CUresult cuCtxSetFlags ( unsigned int  flags )
Sets the flags for the current context.
CUresult cuCtxSetLimit ( CUlimit limit, size_t value )
Set resource limits.
CUresult cuCtxSynchronize ( void )
Block for the current context's tasks to complete.
CUresult cuCtxWaitEvent ( CUcontext hCtx, CUevent hEvent )
Make a context wait on an event.

Functions

CUresult cuCtxCreate ( CUcontext* pctx, unsigned int  flags, CUdevice dev )
Create a CUDA context.
Parameters
pctx
- Returned context handle of the new context
flags
- Context creation flags
dev
- Device to create context on
Description

Note:

In most cases it is recommended to use cuDevicePrimaryCtxRetain.

Creates a new CUDA context and associates it with the calling thread. The flags parameter is described below. The context is created with a usage count of 1 and the caller of cuCtxCreate() must call cuCtxDestroy() when done using the context. If a context is already current to the thread, it is supplanted by the newly created context and may be restored by a subsequent call to cuCtxPopCurrent().

The three LSBs of the flags parameter can be used to control how the OS thread, which owns the CUDA context at the time of an API call, interacts with the OS scheduler when waiting for results from the GPU. Only one of the scheduling flags can be set when creating a context.

  • CU_CTX_SCHED_SPIN: Instruct CUDA to actively spin when waiting for results from the GPU. This can decrease latency when waiting for the GPU, but may lower the performance of CPU threads if they are performing work in parallel with the CUDA thread.

  • CU_CTX_SCHED_YIELD: Instruct CUDA to yield its thread when waiting for results from the GPU. This can increase latency when waiting for the GPU, but can increase the performance of CPU threads performing work in parallel with the GPU.

  • CU_CTX_SCHED_BLOCKING_SYNC: Instruct CUDA to block the CPU thread on a synchronization primitive when waiting for the GPU to finish work.

  • CU_CTX_BLOCKING_SYNC: Instruct CUDA to block the CPU thread on a synchronization primitive when waiting for the GPU to finish work.

    Deprecated: This flag was deprecated as of CUDA 4.0 and was replaced with CU_CTX_SCHED_BLOCKING_SYNC.

  • CU_CTX_SCHED_AUTO: The default value if the flags parameter is zero, uses a heuristic based on the number of active CUDA contexts in the process C and the number of logical processors in the system P. If C > P, then CUDA will yield to other OS threads when waiting for the GPU (CU_CTX_SCHED_YIELD), otherwise CUDA will not yield while waiting for results and actively spin on the processor (CU_CTX_SCHED_SPIN). Additionally, on Tegra devices, CU_CTX_SCHED_AUTO uses a heuristic based on the power profile of the platform and may choose CU_CTX_SCHED_BLOCKING_SYNC for low-powered devices.

◆ **Exercise data**
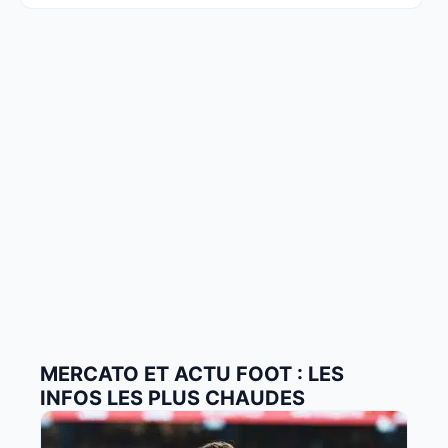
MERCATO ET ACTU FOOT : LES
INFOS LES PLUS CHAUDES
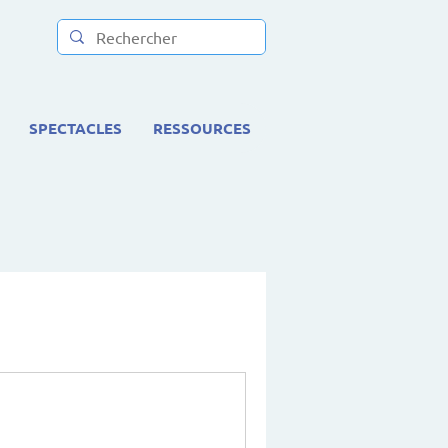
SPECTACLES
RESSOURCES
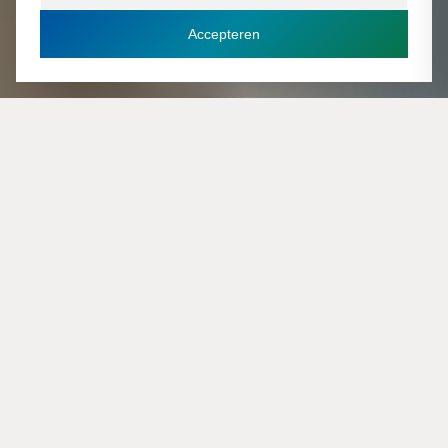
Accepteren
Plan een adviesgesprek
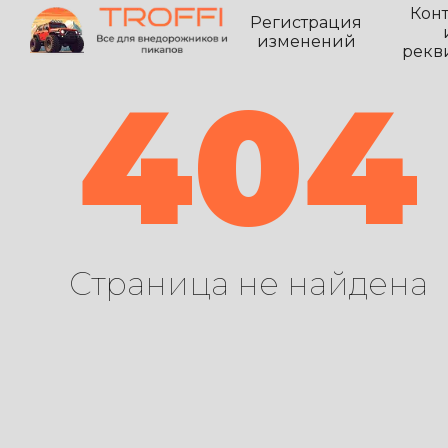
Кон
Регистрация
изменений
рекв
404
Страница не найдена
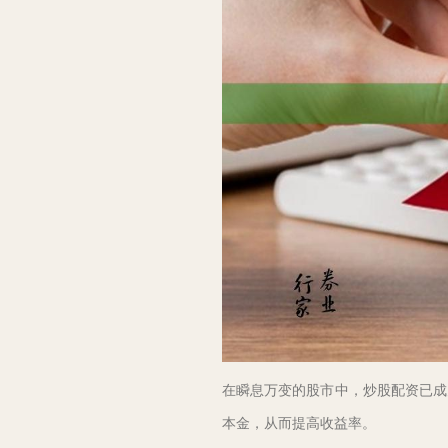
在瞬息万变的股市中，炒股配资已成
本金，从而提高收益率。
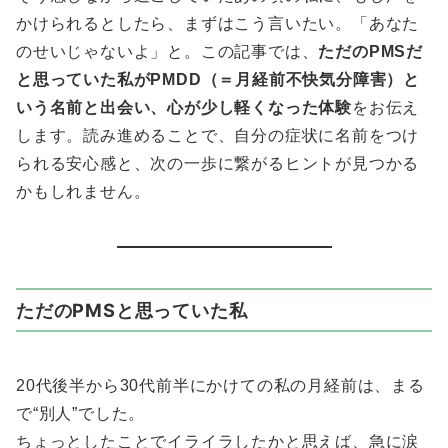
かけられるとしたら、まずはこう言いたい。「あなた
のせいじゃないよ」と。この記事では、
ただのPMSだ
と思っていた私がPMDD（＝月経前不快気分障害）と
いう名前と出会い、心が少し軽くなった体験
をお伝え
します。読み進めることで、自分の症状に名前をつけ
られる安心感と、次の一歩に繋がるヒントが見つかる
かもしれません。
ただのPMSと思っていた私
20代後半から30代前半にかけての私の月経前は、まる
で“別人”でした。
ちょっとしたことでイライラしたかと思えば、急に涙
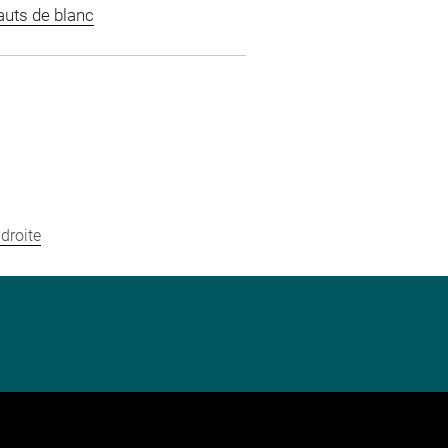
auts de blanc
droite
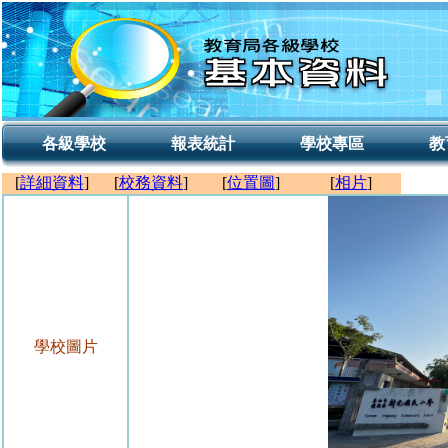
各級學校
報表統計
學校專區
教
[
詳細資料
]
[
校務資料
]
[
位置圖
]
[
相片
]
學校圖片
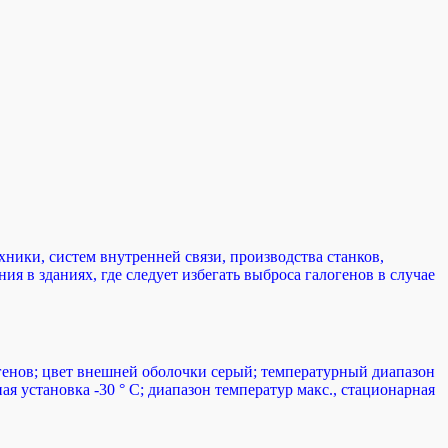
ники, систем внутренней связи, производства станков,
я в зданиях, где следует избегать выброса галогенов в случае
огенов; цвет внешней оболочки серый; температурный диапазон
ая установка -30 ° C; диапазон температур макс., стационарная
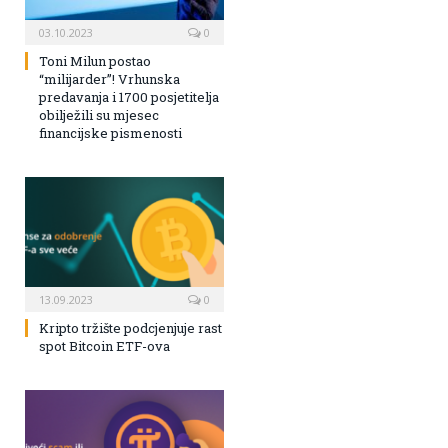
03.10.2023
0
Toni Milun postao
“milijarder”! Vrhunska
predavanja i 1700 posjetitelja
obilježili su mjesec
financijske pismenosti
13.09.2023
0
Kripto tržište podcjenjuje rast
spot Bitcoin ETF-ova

◆ **Problem requirements**
Extend the CUDA context documentation, beginning immediately after its final sentence.

◆ **Result of the exercise**
  • CU_CTX_MAP_HOST: Instruct CUDA to support mapped pinned allocations. This flag must be set in order to allocate pinned host memory that is accessible to the GPU.

  • CU_CTX_LMEM_RESIZE_TO_MAX: Instruct CUDA to not reduce local memory after resizing local memory for a kernel. This can prevent thrashing by local memory allocations when launching many kernels with high local memory usage at the cost of potentially increased memory usage.

    Deprecated: This flag is deprecated and the behavior enabled by this flag is now the default and cannot be disabled. Instead, the per-thread stack size can be controlled with cuCtxSetLimit().

  • CU_CTX_COREDUMP_ENABLE: If GPU coredumps have not been enabled globally with cuCoredumpSetAttributeGlobal or environment variables, this flag can be set during context creation to instruct CUDA to create a coredump if this context raises an exception during execution. These environment variables are described in the CUDA-GDB user guide under the "GPU core dump support" section. The initial attributes will be taken from the global attributes at the time of context creation. The other attributes that control coredump output can be modified by calling cuCoredumpSetAttribute from the created context after it becomes current.

  • CU_CTX_USER_COREDUMP_ENABLE: If user-triggered GPU coredumps have not been enabled globally with cuCoredumpSetAttributeGlobal or environment variables, this flag can be set during context creation to instruct CUDA to create a coredump if data is written to a certain pipe that is present in the OS space. These environment variables are described in the CUDA-GDB user guide under the "GPU core dump support" section. It is important to note that the pipe name *must* be set with cuCoredumpSetAttributeGlobal before creating the context if this flag is used. Setting this flag implies that CU_CTX_COREDUMP_ENABLE is set. The initial attributes will be taken from the global attributes at the time of context creation. The other attributes that control coredump output can be modified by calling cuCoredumpSetAttribute from the created context after it becomes current. Setting this flag on any context creation is equivalent to setting the CU_COREDUMP_ENABLE_USER_TRIGGER attribute to true globally.

  • CU_CTX_SYNC_MEMOPS: Ensures that synchronous memory operations initiated on this context will always synchronize. See further documentation in the section titled "API Synchronization behavior" to learn more about cases when synchronous memory operations can exhibit asynchronous behavior.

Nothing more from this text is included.